Saved data entries:
====

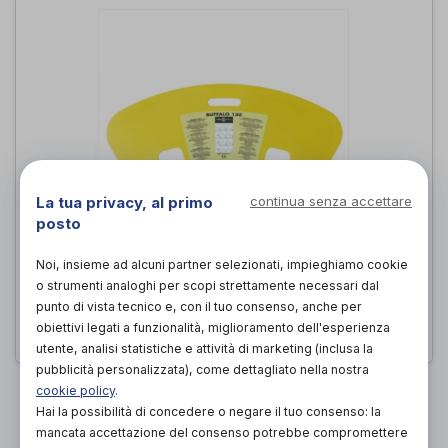
La tua privacy, al primo
continua senza accettare
posto
Asse di trasferimento
Noi, insieme ad alcuni partner selezionati, impieghiamo cookie
All Mobility
di
o strumenti analoghi per scopi strettamente necessari dal
punto di vista tecnico e, con il tuo consenso, anche per
63,50€
PROVA E ACQUISTA IN NEGOZIO DA
obiettivi legati a funzionalità, miglioramento dell'esperienza
utente, analisi statistiche e attività di marketing (inclusa la
pubblicità personalizzata), come dettagliato nella nostra
PAGINA 1 DI 1
cookie policy
.
Hai la possibilità di concedere o negare il tuo consenso: la
mancata accettazione del consenso potrebbe compromettere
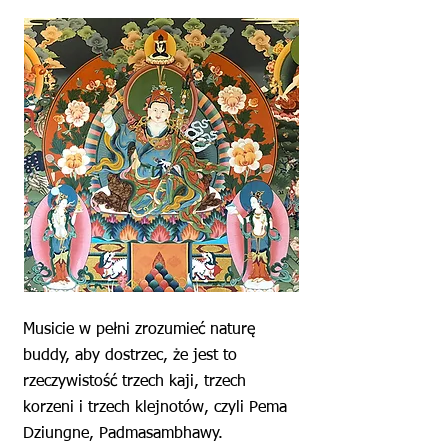
Musicie w pełni zrozumieć naturę
buddy, aby dostrzec, że jest to
rzeczywistość trzech kaji, trzech
korzeni i trzech klejnotów, czyli Pema
Dziungne, Padmasambhawy.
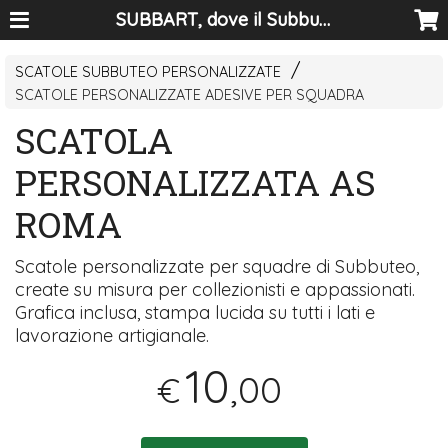
SUBBART, dove il Subbuteo diventa arte
SCATOLE SUBBUTEO PERSONALIZZATE
SCATOLE PERSONALIZZATE ADESIVE PER SQUADRA
SCATOLA
PERSONALIZZATA AS
ROMA
Scatole personalizzate per squadre di Subbuteo,
create su misura per collezionisti e appassionati.
Grafica inclusa, stampa lucida su tutti i lati e
lavorazione artigianale.
10
,00
€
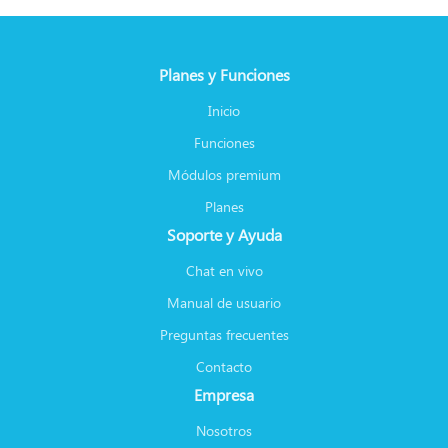
Planes y Funciones
Inicio
Funciones
Módulos premium
Planes
Soporte y Ayuda
Chat en vivo
Manual de usuario
Preguntas frecuentes
Contacto
Empresa
Nosotros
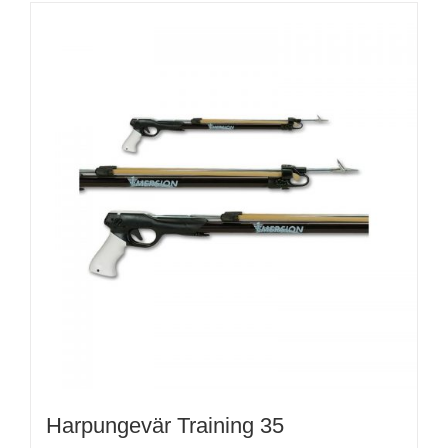
Harpungevär Training 35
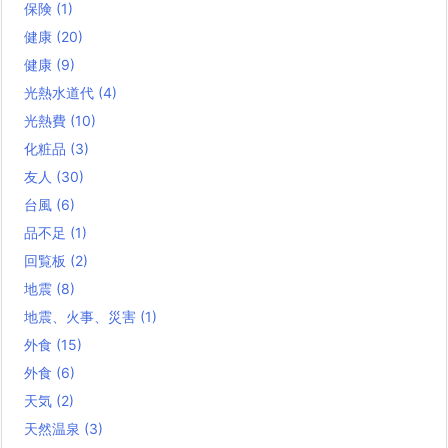
保険
(1)
健康
(20)
健康
(9)
光熱水道代
(4)
光熱費
(10)
化粧品
(3)
友人
(30)
台風
(6)
品不足
(1)
回覧板
(2)
地震
(8)
地震、火事、災害
(1)
外食
(15)
外食
(6)
天気
(2)
天然温泉
(3)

====

* EXERCISE *
Every line of the entries above that contains the word "cookie" must be tallied, and the number alone reported.

* RESULT OF THE TASK *
2